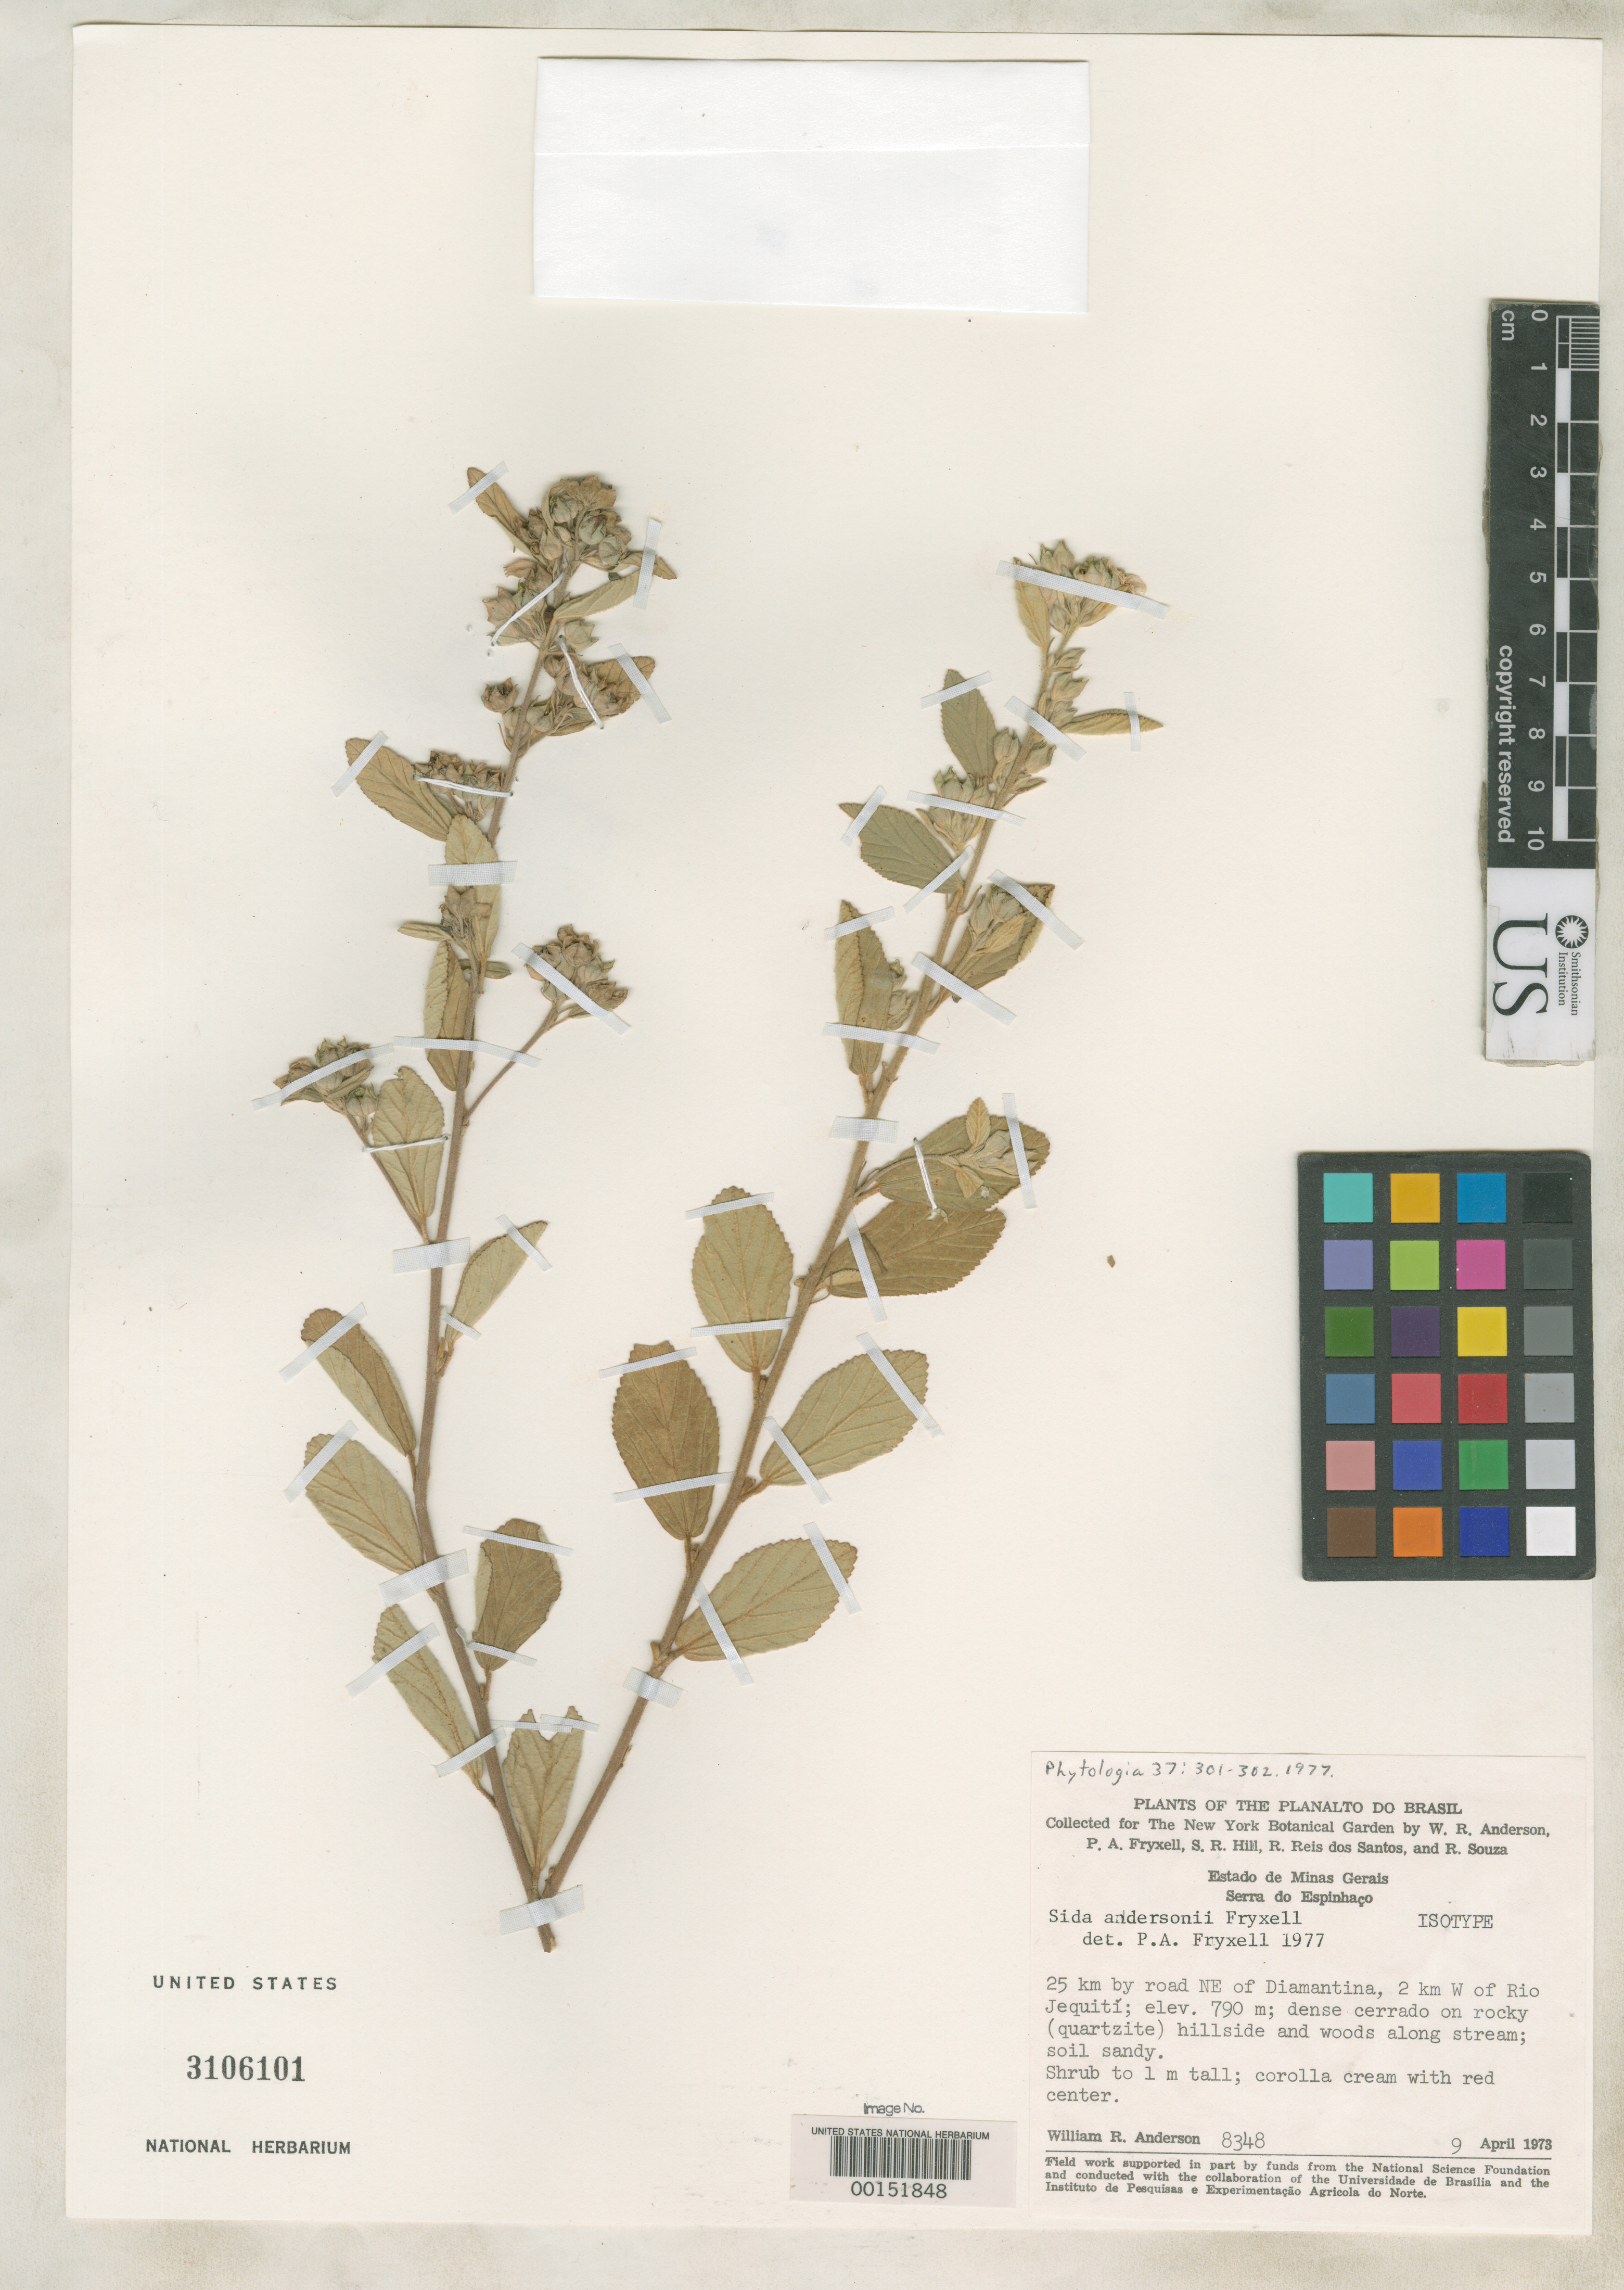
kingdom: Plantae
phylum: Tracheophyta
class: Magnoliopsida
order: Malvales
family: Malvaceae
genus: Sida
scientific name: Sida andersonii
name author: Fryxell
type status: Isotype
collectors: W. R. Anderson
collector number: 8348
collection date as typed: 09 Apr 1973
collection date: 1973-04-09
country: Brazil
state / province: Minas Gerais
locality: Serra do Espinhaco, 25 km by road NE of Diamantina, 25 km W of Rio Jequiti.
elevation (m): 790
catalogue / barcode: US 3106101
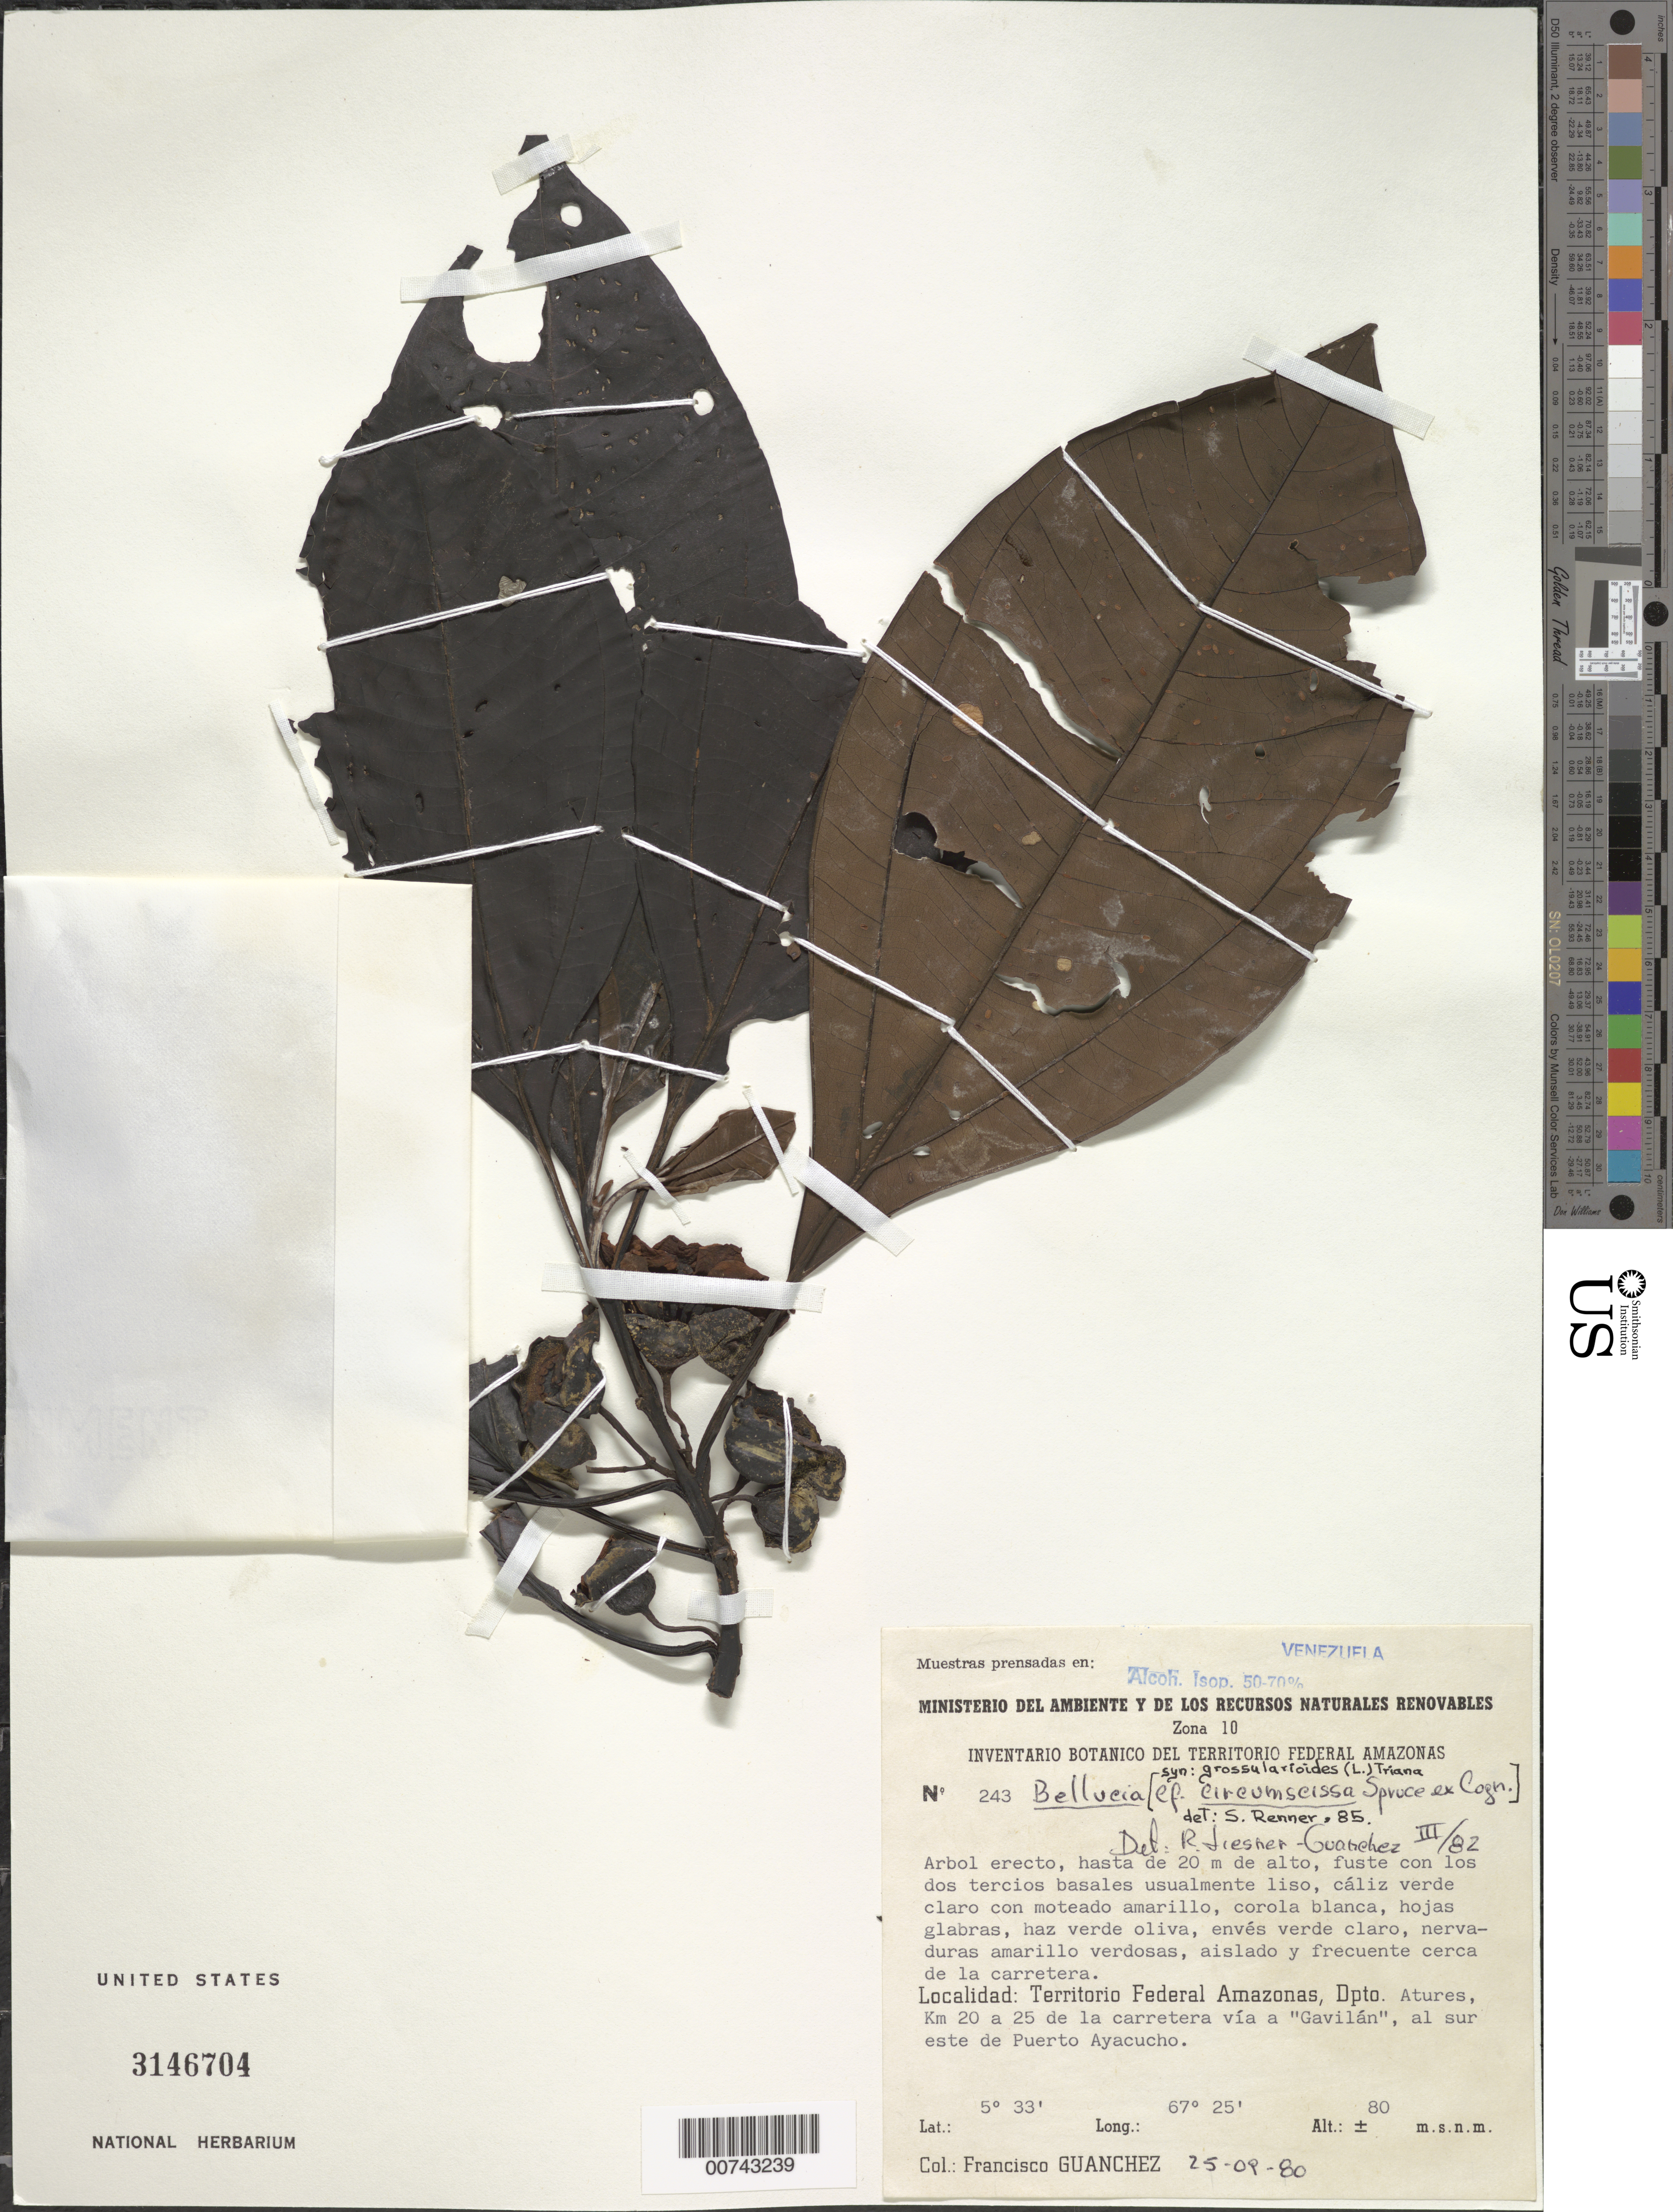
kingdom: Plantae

◆ ◆ ◆ ◆ ◆ ◆ ◆

Directions
Pull out each line above that contains the word "collection", copying it in full.

Correct result
collection date as typed: 09 Apr 1973
collection date: 1973-04-09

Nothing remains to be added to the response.